Both Kashmirs should be demilitarised, India withdrawing its forces from the valley and stationing
them at the valley's border. Pakistan will do a similar thing regarding "Azad Kashmir". The UN and
major powers should be individually or collectively involved to guarantee the demilitarisation of
the areas if and when a final settlement is reached.

The settlement should be final. There will be no reopening. Both countries should withdraw their
complaint from the UN and other international bodies. All the 72 confidence-building measures -
India has increased the number from eight to 72 - should be implemented straightaway so that
people-to-people contact increases and trade gets going.

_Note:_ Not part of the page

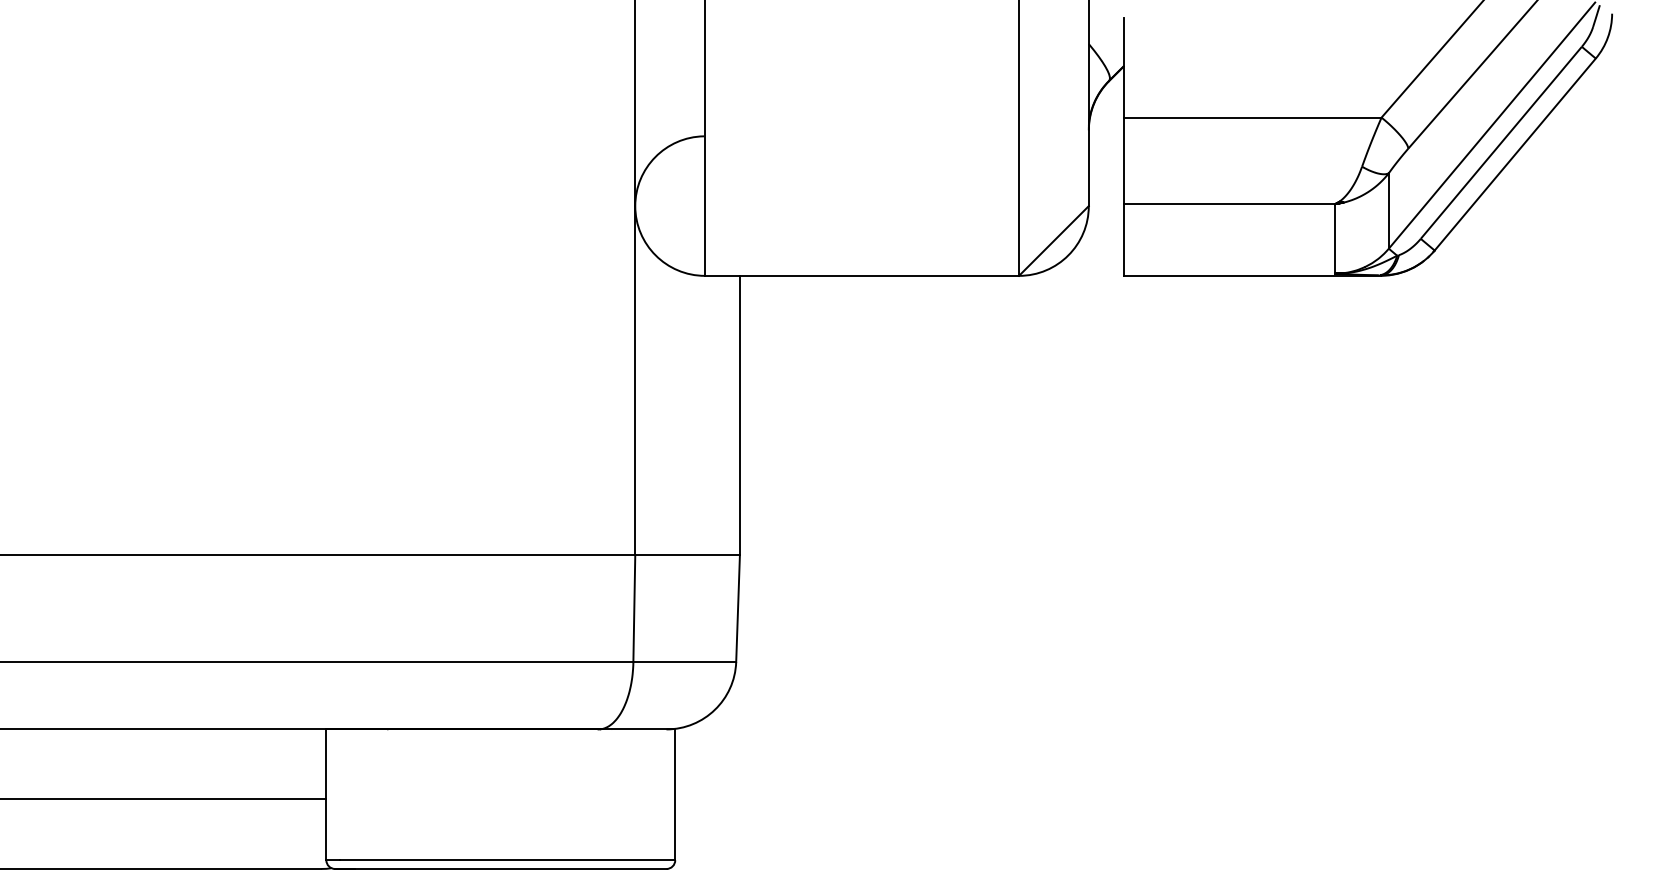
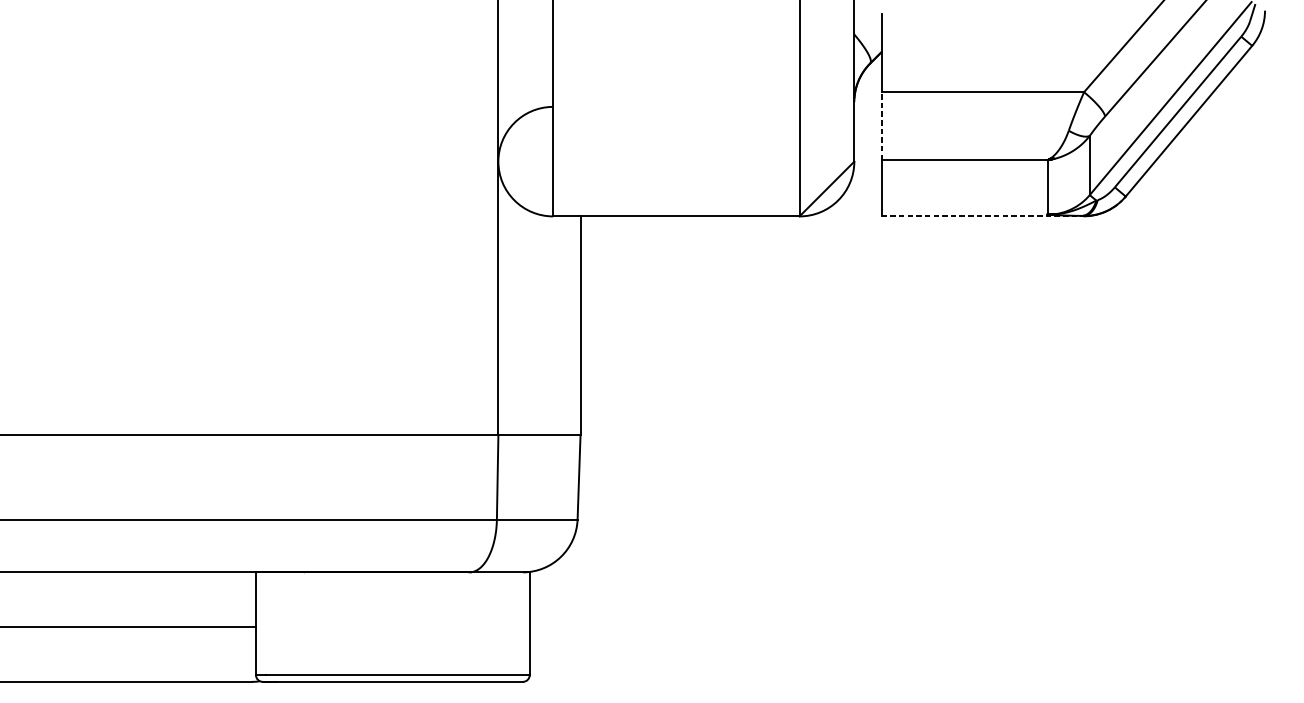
line: (1123, 160) -> (881, 125), solid -> dashed
line: (1252, 275) -> (982, 216), solid -> dashed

I know General Musharraf is allergic to the line of control (LoC). But there has to be some line
drawn to demarcate the border. The LoC can be straightened as Prime Minister Indira Gandhi
had suggested to the then Pakistan Prime Minister, Zulfikar Ali Bhutto, at Shimla. Islamabad
knows it well that the international community is in favour of the LoC becoming a permanent
border, with minimum changes.

Since the communications is one of the subjects entrusted to the Central government on either
side, the autonomous areas will not feel that they are landlocked. Facilities available in both India
and Pakistan will be at the disposal of the two Kashmirs. With soft borders, they can trade
between themselves, have a common currency if they so desire and receive tourists freely from
all over the world. Both Kashmirs can transfer more subjects to Central governments, "Azad
Kashmir" to Islamabad and the valley to New Delhi. It is up to their state assemblies to do so
once the settlement is signed, sealed and delivered and fresh elections held.